_課題の指示_
映画『ジェーン・エア』を扱った本文に基づき、次の問いに答えてください。
(a) この映画の監督は誰ですか。
(b) フェアファックス夫人を演じた俳優は誰ですか。
(c) 映画はどの場面から始まりますか。

『ジェーン・エア』
http://janeeyre.gaga.ne.jp/
監督 キャリー・ジョージ・フクナガ
ミア・ワシコウスカ(ジェーン・エア) マイケル・ファスベンダー(エドワード・フェアファックス・ロチェスター)
ジェイミー・ベル(セント・ジョン・リヴァース) ジュディ・デンチ(フェアファックス夫人)
というわけで、映画の「ジェーン・エア」を観てきた。ミア・ワシコウスカさんは、美人ではないジェーンにはぴったりだし、ロチェスターから愛を打ち明けられるシーンの喜びの表情がなんとも可愛らしかった。マイケル・ファスベンダーは渋くていい男で、美男子ではないが魅力のある男のロチェスターとしては、いいんじゃないでしょうか。信仰第一のセント・ジョンのジェイミー・ベルは、それほど出番が多くないので、いいとも悪いとも。さすがの貫禄ジュディ・デンチさんは、フェアファックス夫人にはぴったり。もっとも、お話の中ではそれほど重要でない役どころだけれども。
ジェーンがロチェスターの屋敷を飛び出し、ムーア・ハウスにたどり着くところから始まり、子供時代や、ロチェスターとの出会いからジェーンの出奔までは、回想シーンとして描かれる。子供時代はだいぶ割愛されているが、まあそれほど気にならない。
原作と違うところをいちいちあげつらうのも野暮な話である。が、それでも気になったところがいくつか。

_提供データ_
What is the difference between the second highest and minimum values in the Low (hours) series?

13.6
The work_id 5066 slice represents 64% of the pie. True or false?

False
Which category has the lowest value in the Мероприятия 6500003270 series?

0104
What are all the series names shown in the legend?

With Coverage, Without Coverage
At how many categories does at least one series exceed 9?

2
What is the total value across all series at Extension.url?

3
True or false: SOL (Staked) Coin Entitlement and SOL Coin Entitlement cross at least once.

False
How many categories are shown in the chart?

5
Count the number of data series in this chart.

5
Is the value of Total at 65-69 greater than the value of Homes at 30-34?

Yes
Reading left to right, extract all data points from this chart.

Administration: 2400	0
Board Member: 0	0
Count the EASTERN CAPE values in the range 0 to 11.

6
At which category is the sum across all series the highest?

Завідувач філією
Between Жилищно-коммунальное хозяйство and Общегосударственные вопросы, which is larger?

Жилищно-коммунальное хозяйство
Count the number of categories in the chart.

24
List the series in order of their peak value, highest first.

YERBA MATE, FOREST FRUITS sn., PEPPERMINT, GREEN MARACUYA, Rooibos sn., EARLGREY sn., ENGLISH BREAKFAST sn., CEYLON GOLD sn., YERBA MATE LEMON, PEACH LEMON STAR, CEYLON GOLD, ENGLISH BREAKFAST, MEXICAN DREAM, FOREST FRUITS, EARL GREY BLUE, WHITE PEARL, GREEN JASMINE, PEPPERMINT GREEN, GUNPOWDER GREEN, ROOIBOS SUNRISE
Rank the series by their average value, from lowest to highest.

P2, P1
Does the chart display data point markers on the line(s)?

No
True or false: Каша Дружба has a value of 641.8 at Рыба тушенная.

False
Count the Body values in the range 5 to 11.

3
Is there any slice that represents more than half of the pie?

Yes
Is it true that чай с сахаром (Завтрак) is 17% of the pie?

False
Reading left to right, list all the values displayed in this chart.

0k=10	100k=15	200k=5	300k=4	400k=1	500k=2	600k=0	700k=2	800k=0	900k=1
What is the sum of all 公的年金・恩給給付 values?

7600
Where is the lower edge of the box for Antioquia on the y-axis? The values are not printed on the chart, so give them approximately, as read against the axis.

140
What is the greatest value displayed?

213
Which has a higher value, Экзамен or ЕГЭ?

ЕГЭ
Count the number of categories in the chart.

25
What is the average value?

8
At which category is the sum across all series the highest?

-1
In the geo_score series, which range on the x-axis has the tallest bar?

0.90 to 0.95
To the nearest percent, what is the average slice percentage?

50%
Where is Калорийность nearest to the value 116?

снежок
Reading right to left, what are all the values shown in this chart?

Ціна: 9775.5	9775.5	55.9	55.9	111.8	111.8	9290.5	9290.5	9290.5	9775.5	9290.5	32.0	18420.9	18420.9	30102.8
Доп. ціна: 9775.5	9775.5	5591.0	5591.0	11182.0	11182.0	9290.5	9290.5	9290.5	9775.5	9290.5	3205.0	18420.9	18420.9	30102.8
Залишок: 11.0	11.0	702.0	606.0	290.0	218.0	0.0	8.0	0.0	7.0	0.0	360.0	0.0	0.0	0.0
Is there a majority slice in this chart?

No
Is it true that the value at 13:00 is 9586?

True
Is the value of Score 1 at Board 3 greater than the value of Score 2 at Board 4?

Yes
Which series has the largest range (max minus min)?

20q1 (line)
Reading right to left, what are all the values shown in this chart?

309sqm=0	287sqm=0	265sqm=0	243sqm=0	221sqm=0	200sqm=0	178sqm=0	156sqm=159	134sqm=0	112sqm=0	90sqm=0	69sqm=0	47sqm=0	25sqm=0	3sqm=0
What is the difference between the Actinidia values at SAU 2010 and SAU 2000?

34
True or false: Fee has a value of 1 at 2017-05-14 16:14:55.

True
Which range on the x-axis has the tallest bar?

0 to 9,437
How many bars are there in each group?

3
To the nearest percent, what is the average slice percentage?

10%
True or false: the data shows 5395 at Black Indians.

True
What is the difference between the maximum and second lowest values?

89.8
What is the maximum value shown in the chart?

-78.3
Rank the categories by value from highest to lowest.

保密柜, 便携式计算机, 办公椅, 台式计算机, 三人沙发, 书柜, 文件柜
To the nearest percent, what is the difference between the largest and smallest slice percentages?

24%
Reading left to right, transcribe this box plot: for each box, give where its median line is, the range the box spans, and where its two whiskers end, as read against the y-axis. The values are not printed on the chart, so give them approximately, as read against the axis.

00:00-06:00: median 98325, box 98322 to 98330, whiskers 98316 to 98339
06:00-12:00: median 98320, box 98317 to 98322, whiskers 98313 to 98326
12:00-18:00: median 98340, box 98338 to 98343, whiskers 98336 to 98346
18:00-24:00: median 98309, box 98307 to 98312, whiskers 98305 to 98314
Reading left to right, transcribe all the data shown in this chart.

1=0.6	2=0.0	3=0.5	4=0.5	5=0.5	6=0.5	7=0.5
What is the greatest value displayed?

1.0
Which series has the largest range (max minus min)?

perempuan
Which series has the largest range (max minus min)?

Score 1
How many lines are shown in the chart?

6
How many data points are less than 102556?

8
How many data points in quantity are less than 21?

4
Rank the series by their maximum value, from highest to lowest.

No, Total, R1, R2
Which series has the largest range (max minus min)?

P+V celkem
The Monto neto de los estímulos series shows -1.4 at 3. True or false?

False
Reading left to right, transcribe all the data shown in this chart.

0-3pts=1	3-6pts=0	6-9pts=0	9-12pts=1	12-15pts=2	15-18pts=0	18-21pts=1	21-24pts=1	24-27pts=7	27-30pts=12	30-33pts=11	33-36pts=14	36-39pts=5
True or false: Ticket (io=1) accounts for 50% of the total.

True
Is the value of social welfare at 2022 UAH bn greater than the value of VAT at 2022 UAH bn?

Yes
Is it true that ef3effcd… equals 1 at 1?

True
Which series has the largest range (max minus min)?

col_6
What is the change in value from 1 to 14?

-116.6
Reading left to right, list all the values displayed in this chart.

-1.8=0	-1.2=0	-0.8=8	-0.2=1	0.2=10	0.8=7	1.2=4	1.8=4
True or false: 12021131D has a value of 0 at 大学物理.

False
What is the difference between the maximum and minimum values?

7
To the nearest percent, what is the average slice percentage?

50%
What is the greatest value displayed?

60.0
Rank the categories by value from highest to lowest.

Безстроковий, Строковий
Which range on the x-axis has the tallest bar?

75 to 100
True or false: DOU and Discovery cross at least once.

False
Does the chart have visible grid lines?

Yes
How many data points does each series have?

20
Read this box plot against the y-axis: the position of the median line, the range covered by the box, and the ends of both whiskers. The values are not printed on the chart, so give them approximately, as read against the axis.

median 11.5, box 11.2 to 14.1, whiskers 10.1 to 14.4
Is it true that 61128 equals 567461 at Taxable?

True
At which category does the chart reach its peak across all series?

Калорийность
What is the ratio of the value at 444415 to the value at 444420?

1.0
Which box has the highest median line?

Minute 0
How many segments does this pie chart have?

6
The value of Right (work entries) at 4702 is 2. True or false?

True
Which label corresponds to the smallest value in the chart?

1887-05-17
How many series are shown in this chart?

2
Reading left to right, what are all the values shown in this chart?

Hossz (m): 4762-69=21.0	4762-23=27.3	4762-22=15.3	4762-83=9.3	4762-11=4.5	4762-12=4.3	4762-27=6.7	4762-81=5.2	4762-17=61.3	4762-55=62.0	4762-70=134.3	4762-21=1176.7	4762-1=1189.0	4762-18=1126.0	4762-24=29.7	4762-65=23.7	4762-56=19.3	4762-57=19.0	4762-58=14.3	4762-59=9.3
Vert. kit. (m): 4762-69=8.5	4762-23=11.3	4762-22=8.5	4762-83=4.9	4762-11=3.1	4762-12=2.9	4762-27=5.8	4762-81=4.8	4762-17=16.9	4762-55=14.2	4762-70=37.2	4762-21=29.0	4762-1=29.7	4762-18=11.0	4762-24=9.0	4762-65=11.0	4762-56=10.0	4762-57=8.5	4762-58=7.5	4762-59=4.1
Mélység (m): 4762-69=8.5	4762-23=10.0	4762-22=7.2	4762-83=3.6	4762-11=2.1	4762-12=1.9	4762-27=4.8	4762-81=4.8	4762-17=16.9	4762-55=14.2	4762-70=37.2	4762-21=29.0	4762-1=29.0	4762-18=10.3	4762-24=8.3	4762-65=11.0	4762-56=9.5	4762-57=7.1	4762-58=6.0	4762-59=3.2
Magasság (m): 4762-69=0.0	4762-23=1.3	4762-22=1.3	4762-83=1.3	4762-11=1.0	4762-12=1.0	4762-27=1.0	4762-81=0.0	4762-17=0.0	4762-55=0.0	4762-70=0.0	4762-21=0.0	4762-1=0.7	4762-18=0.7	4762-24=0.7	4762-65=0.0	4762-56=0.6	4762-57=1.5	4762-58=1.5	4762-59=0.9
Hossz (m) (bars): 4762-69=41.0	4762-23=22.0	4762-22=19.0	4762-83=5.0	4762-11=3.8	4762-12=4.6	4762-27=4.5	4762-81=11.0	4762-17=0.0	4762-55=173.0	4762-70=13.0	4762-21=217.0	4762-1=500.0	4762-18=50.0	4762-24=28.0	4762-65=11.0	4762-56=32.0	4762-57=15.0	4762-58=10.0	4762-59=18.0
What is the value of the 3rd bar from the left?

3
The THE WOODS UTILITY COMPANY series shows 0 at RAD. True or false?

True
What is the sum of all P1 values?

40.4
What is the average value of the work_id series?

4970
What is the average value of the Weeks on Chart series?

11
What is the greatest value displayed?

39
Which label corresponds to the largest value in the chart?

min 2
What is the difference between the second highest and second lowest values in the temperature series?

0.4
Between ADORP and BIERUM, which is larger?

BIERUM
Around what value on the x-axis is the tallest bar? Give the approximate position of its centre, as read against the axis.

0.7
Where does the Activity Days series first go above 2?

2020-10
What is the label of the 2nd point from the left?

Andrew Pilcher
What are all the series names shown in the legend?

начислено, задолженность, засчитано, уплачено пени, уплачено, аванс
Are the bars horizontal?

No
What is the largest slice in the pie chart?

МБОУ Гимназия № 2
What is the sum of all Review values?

_解答欄_
(a) キャリー・ジョージ・フクナガ
(b) ジュディ・デンチ
(c) ジェーンがロチェスターの屋敷を飛び出し、ムーア・ハウスにたどり着く場面